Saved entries

=== Section Start ===

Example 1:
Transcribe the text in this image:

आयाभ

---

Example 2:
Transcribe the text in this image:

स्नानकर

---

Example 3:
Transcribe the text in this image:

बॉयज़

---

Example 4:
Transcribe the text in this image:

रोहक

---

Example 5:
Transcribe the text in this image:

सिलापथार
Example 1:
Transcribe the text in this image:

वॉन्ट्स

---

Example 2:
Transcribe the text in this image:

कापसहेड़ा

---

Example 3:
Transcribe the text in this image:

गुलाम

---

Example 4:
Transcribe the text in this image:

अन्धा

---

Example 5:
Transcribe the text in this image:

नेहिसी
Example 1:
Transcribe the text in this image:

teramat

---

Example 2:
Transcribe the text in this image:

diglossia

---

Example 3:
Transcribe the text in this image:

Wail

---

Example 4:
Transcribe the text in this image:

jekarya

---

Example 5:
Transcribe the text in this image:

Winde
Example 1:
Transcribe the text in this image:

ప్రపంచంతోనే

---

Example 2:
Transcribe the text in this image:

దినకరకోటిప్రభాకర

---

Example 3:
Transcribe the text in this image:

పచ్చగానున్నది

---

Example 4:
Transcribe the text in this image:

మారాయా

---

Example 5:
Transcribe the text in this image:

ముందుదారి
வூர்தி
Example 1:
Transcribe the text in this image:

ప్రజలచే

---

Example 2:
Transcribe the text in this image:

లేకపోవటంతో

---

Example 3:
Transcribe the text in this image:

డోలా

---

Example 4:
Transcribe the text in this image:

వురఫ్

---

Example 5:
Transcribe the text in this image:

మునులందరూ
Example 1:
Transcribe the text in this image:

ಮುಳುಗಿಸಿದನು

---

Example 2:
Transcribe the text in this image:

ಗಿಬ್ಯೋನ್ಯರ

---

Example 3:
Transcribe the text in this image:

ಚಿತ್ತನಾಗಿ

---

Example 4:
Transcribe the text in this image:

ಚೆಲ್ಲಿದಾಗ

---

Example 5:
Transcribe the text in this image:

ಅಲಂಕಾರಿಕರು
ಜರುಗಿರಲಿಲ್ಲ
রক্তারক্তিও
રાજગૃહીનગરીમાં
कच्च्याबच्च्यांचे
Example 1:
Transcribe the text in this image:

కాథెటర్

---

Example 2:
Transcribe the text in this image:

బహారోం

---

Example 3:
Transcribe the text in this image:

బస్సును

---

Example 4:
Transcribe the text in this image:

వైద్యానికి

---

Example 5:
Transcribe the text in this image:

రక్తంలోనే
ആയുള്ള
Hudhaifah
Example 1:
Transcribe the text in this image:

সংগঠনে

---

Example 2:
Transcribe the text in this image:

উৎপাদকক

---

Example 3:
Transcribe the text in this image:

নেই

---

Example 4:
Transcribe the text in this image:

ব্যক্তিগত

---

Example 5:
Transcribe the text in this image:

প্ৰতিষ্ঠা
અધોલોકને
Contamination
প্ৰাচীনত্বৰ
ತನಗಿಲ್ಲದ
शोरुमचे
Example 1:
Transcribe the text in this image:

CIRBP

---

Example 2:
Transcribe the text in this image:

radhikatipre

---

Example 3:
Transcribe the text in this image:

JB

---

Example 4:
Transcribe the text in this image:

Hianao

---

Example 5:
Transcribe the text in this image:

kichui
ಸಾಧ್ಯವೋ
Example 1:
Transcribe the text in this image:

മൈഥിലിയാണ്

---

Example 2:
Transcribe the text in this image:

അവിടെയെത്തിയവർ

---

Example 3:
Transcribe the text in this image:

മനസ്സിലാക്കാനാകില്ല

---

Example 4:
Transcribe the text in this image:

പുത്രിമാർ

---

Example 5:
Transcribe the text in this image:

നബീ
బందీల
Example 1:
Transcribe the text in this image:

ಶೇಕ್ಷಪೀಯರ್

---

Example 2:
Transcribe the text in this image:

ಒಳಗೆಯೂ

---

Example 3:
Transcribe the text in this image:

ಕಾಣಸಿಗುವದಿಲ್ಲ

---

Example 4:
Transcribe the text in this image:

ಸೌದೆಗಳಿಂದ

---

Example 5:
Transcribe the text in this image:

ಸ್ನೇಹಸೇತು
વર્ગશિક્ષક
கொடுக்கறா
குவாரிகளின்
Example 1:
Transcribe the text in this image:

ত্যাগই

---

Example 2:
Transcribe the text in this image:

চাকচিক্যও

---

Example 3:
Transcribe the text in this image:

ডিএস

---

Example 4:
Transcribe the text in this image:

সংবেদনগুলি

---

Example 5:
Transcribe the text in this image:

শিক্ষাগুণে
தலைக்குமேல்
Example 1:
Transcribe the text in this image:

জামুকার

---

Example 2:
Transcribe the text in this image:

=== Section End ===

**What is being asked**
Reproduce every line above. Keep it exact.

**The answer**
Example 1:
Transcribe the text in this image:

आयाभ

---

Example 2:
Transcribe the text in this image:

स्नानकर

---

Example 3:
Transcribe the text in this image:

बॉयज़

---

Example 4:
Transcribe the text in this image:

रोहक

---

Example 5:
Transcribe the text in this image:

सिलापथार
Example 1:
Transcribe the text in this image:

वॉन्ट्स

---

Example 2:
Transcribe the text in this image:

कापसहेड़ा

---

Example 3:
Transcribe the text in this image:

गुलाम

---

Example 4:
Transcribe the text in this image:

अन्धा

---

Example 5:
Transcribe the text in this image:

नेहिसी
Example 1:
Transcribe the text in this image:

teramat

---

Example 2:
Transcribe the text in this image:

diglossia

---

Example 3:
Transcribe the text in this image:

Wail

---

Example 4:
Transcribe the text in this image:

jekarya

---

Example 5:
Transcribe the text in this image:

Winde
Example 1:
Transcribe the text in this image:

ప్రపంచంతోనే

---

Example 2:
Transcribe the text in this image:

దినకరకోటిప్రభాకర

---

Example 3:
Transcribe the text in this image:

పచ్చగానున్నది

---

Example 4:
Transcribe the text in this image:

మారాయా

---

Example 5:
Transcribe the text in this image:

ముందుదారి
வூர்தி
Example 1:
Transcribe the text in this image:

ప్రజలచే

---

Example 2:
Transcribe the text in this image:

లేకపోవటంతో

---

Example 3:
Transcribe the text in this image:

డోలా

---

Example 4:
Transcribe the text in this image:

వురఫ్

---

Example 5:
Transcribe the text in this image:

మునులందరూ
Example 1:
Transcribe the text in this image:

ಮುಳುಗಿಸಿದನು

---

Example 2:
Transcribe the text in this image:

ಗಿಬ್ಯೋನ್ಯರ

---

Example 3:
Transcribe the text in this image:

ಚಿತ್ತನಾಗಿ

---

Example 4:
Transcribe the text in this image:

ಚೆಲ್ಲಿದಾಗ

---

Example 5:
Transcribe the text in this image:

ಅಲಂಕಾರಿಕರು
ಜರುಗಿರಲಿಲ್ಲ
রক্তারক্তিও
રાજગૃહીનગરીમાં
कच्च्याबच्च्यांचे
Example 1:
Transcribe the text in this image:

కాథెటర్

---

Example 2:
Transcribe the text in this image:

బహారోం

---

Example 3:
Transcribe the text in this image:

బస్సును

---

Example 4:
Transcribe the text in this image:

వైద్యానికి

---

Example 5:
Transcribe the text in this image:

రక్తంలోనే
ആയുള്ള
Hudhaifah
Example 1:
Transcribe the text in this image:

সংগঠনে

---

Example 2:
Transcribe the text in this image:

উৎপাদকক

---

Example 3:
Transcribe the text in this image:

নেই

---

Example 4:
Transcribe the text in this image:

ব্যক্তিগত

---

Example 5:
Transcribe the text in this image:

প্ৰতিষ্ঠা
અધોલોકને
Contamination
প্ৰাচীনত্বৰ
ತನಗಿಲ್ಲದ
शोरुमचे
Example 1:
Transcribe the text in this image:

CIRBP

---

Example 2:
Transcribe the text in this image:

radhikatipre

---

Example 3:
Transcribe the text in this image:

JB

---

Example 4:
Transcribe the text in this image:

Hianao

---

Example 5:
Transcribe the text in this image:

kichui
ಸಾಧ್ಯವೋ
Example 1:
Transcribe the text in this image:

മൈഥിലിയാണ്

---

Example 2:
Transcribe the text in this image:

അവിടെയെത്തിയവർ

---

Example 3:
Transcribe the text in this image:

മനസ്സിലാക്കാനാകില്ല

---

Example 4:
Transcribe the text in this image:

പുത്രിമാർ

---

Example 5:
Transcribe the text in this image:

നബീ
బందీల
Example 1:
Transcribe the text in this image:

ಶೇಕ್ಷಪೀಯರ್

---

Example 2:
Transcribe the text in this image:

ಒಳಗೆಯೂ

---

Example 3:
Transcribe the text in this image:

ಕಾಣಸಿಗುವದಿಲ್ಲ

---

Example 4:
Transcribe the text in this image:

ಸೌದೆಗಳಿಂದ

---

Example 5:
Transcribe the text in this image:

ಸ್ನೇಹಸೇತು
વર્ગશિક્ષક
கொடுக்கறா
குவாரிகளின்
Example 1:
Transcribe the text in this image:

ত্যাগই

---

Example 2:
Transcribe the text in this image:

চাকচিক্যও

---

Example 3:
Transcribe the text in this image:

ডিএস

---

Example 4:
Transcribe the text in this image:

সংবেদনগুলি

---

Example 5:
Transcribe the text in this image:

শিক্ষাগুণে
தலைக்குமேல்
Example 1:
Transcribe the text in this image:

জামুকার

---

Example 2:
Transcribe the text in this image:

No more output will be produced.